Thousands of impassioned supporters packed into Washington Square Park Monday night to hear a speech from Democratic presidential candidate Elizabeth Warren, who called on New York City history as she laid out a plan for dismantling corruption in Washington.
After taking the stage to Dolly Parton’s “9 to 5” and uproarious cheers, Warren recalled a vital piece of local history that informs her current political trajectory — how after the 1911 Triangle Shirtwaist Factory fire, which took place just steps from where Warren spoke under the Washington Square arch, the efforts of local activists and the persistence of workers’ rights advocate Frances Perkins brought about changes to fire safety and labor laws.
That story is an example of how people working together can bring about “big structural change,” said Warren — the kind of change she wants to bring to the country.

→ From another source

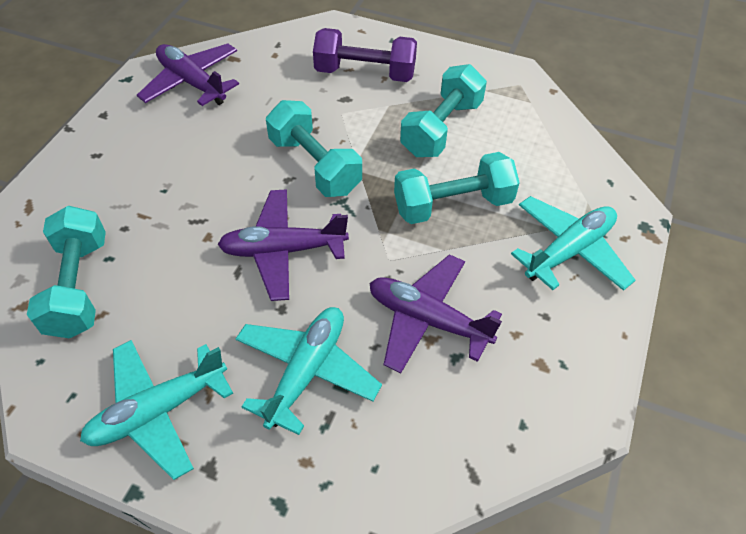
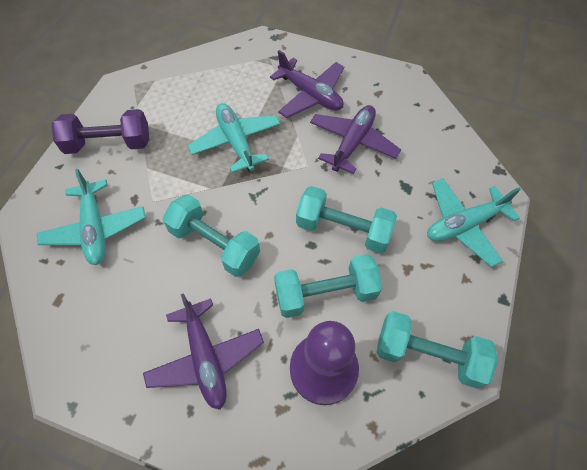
purple pawn: 0 -> 1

“The story of the Triangle Factory fire is a story about power — a story about what happens when the rich and the powerful take control of government and use it to increase their own profits while they stick it to working people,” said Warren. “But what happened in the aftermath of the fire is a different story about power — a story about our power, a story about what’s possible when we fight together as one.”
Warren tied the activism of more than a century ago to what she called “the biggest plan to end corruption since Watergate,” which her campaign had released the morning of the rally. She detailed how, if she becomes president, she will “end lobbying as we know it,” root out conflicts of interest in government by banning federal elected officials from buying stocks or owning businesses on the side, and require federal candidates and officials to release their tax returns.
The crowd, which Warren’s campaign said exceeded 20,000 people, touted “I’m a Warren Democrat” signs and frequently cheered and chanted the candidate’s name. Many in attendance wore T-shirts emblazoned with the slogan “Warren has a plan for that.”
“I know what’s broken, I’ve got a plan to fix it, and that’s why I’m running for president of the United States,” Warren said at one point, eliciting cheers and chants.
The crowd also occasionally broke into chants of “Two Cents,” a reference to Warren’s plan to put a 2% tax on the nation’s extraordinary wealthy to help fund universal child care and health care.
Supporters, many of whom lined up after the rally for a chance to take a selfie with the senator, said Warren’s penchant for laying out precise plans is part of what makes her such an intriguing candidate.
“She encompasses my ideals, but she has a way of explaining it so that it can translate both to me on one side of the aisle and to people on the right or in the center, who can hear her message and appreciate it for how it affects them,” said Chinendum Enyinna, 36, who made the commute from Yonkers to hear Warren speak.
This is what he believes sets her apart from Vermont Sen. Bernie Sanders, who supports many of the same policies as Warren.
“She’s a better communicator, and she has details of her plan, which you can see — the numbers and how things are going to work out,” Enyinna said.
Warren’s ability to draw such a large and energetic crowd doesn’t hurt either, one supporter said.
“I’m really excited that she also has the ability to energize crowds with little catchphrases and things like that,” said Josh Prol, 34, of Crown Heights after the rally. “I’m encouraged.”
Warren, one of 20 candidates vying for the 2020 Democratic nomination, launched her campaign at the end of 2018. In recent 2020 polls, she has ranked among the top three contenders, behind former Vice President Joe Biden and behind or ahead of Sanders.
The speech came days after the third presidential debate, when Warren joined nine other qualifying candidates on stage at Texas Southern University on Sept. 12.